I use Spotify everyday to listen to music not only because its quick and easy, but also because it allows me to explore music that I never would have otherwise. Yet, when I look for information online, I feel like I put myself into a box with every site I go to because the site is so one-sided on an issue or I end up with a bunch of user submitted spam from all different angles and I never know what to believe. So, I decided to make a site that sort everything for me while still allowing me to explore outside my comfort zone when I wanted to. \\
What it does
Linklys is Spotify for information. That means that if Spotify does it for music, I've either implemented the a similar function for information or I'm developing one. This includes articles sorted by Moods or Categories, "radios" that try to find similar articles to the ones you like, and playlists for article series and grouping related information easily.
How we built it
Linklys is built on a Flask and mongoDB backend with bootstrap powering the frontend. It currently uses four APIs to gather information: newsapi (about 80 sites), wikipedia (millions of articles), reddit (thousands of videos), and newspaper (a bunch of more unique sites). Everything else is either glue or hand-coded algorithms to help with sorting the articles.
Challenges we ran into
It turns out, that not a lot of sites have great APIs. This means that until we get the user side up and running, where we can get user submitted articles from a multitude of sides, we are limited to roughly one hundred sites as news sources. Also, determining the mood of an article quickly will probably take a much better algorithm than we have now, although ours gets the job done.

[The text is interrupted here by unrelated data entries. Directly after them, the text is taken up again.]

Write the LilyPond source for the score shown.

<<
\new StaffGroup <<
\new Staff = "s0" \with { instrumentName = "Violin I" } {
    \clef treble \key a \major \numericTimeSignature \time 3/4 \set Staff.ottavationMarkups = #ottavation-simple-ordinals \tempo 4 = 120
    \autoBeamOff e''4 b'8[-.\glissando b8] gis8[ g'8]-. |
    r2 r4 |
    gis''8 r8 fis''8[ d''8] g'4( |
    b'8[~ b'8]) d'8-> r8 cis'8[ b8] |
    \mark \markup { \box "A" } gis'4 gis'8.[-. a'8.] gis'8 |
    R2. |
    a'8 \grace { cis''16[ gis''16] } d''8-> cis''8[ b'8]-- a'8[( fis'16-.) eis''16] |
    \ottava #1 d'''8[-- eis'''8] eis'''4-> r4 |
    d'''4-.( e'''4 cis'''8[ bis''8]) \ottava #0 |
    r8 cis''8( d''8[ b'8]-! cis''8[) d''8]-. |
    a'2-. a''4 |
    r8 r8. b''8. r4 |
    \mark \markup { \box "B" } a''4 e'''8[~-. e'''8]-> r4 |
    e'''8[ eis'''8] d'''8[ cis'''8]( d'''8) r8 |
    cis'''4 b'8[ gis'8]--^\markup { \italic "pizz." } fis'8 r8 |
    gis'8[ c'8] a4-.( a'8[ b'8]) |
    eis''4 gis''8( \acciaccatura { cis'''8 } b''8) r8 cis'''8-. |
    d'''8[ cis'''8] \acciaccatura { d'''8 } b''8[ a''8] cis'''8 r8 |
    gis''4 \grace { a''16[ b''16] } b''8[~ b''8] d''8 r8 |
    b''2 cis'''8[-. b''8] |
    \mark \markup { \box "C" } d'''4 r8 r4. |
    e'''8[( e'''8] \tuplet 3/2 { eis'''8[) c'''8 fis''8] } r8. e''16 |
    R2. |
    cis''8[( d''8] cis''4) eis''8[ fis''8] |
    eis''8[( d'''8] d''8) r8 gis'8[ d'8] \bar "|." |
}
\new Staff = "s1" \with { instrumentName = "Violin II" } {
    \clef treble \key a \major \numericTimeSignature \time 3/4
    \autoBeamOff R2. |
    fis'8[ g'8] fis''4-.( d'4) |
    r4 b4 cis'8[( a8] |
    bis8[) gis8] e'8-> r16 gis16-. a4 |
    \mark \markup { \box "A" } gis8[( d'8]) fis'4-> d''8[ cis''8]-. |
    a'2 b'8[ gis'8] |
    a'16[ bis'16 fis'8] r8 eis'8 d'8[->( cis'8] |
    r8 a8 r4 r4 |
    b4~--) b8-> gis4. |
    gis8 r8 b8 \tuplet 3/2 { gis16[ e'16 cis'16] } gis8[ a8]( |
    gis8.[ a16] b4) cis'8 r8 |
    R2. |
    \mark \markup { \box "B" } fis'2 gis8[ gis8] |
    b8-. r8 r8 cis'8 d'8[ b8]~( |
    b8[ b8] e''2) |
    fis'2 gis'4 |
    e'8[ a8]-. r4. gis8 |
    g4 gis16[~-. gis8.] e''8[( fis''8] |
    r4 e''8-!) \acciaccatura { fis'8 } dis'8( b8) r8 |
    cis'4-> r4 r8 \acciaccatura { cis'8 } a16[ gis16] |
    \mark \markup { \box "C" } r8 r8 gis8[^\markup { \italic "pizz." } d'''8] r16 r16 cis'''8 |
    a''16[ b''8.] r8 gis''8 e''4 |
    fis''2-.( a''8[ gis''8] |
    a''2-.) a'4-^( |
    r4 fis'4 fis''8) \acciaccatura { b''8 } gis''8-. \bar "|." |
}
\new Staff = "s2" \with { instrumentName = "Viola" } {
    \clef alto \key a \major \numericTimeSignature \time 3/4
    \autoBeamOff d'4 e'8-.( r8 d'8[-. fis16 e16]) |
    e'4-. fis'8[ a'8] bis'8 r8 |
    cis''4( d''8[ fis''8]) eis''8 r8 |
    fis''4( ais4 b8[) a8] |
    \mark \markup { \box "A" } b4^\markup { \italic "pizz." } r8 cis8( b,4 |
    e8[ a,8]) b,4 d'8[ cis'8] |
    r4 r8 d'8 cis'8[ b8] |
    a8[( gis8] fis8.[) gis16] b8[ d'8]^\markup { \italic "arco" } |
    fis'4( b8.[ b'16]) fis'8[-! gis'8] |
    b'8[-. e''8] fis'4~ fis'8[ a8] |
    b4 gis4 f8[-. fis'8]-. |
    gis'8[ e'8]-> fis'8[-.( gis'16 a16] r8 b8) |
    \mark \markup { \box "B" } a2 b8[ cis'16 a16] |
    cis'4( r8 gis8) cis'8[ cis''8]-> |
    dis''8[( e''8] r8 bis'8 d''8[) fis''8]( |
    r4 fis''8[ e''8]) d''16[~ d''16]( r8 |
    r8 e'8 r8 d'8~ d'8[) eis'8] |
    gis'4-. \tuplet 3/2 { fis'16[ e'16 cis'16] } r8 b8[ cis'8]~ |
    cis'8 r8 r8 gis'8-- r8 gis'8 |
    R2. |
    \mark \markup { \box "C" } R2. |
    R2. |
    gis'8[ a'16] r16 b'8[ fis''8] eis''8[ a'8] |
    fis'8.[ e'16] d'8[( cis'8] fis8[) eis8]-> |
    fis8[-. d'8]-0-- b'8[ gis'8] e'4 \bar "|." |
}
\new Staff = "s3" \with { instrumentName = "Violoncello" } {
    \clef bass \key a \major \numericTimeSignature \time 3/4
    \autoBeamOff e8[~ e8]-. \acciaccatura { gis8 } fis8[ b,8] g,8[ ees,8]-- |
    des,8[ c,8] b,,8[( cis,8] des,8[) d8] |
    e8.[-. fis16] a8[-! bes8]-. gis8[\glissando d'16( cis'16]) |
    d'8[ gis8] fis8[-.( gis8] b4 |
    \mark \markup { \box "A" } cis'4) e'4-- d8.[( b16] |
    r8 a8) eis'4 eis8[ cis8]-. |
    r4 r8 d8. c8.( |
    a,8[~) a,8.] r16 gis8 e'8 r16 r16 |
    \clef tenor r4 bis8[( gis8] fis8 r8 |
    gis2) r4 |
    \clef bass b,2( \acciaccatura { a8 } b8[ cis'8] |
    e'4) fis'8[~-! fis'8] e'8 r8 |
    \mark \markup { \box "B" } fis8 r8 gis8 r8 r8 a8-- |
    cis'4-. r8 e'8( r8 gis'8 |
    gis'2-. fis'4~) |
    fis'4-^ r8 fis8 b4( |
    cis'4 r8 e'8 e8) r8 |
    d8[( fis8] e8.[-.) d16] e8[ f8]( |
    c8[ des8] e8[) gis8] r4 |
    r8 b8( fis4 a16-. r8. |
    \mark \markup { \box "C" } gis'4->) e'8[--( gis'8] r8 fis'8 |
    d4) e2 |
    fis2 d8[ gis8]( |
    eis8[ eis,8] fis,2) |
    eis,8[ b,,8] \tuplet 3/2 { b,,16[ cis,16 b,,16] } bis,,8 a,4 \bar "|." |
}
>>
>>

Accomplishments that we're proud of
We were able to start from scratch and get a working and good looking website with multiple well-implemented features in less than 24 hours, which I think shows just how great we were able to work together.
What we learned
We learned a lot about bootstrap and jinja templating, and I personally learned a lot about flask and mongoDB. We also learned how to communicate what we where doing and how the interfaces to our programs would work so that everything would be able to easily glue together when each piece was finished.
What's next for Linklys
The next step is to add a user system that will allow the creation and sharing of user-specific playlists and to improve the algorithms that we are currently using to be not only faster but also much more accurate. This will most likely be done with a simple neural network but that would have taken too long to train and get running with everything else we were doing.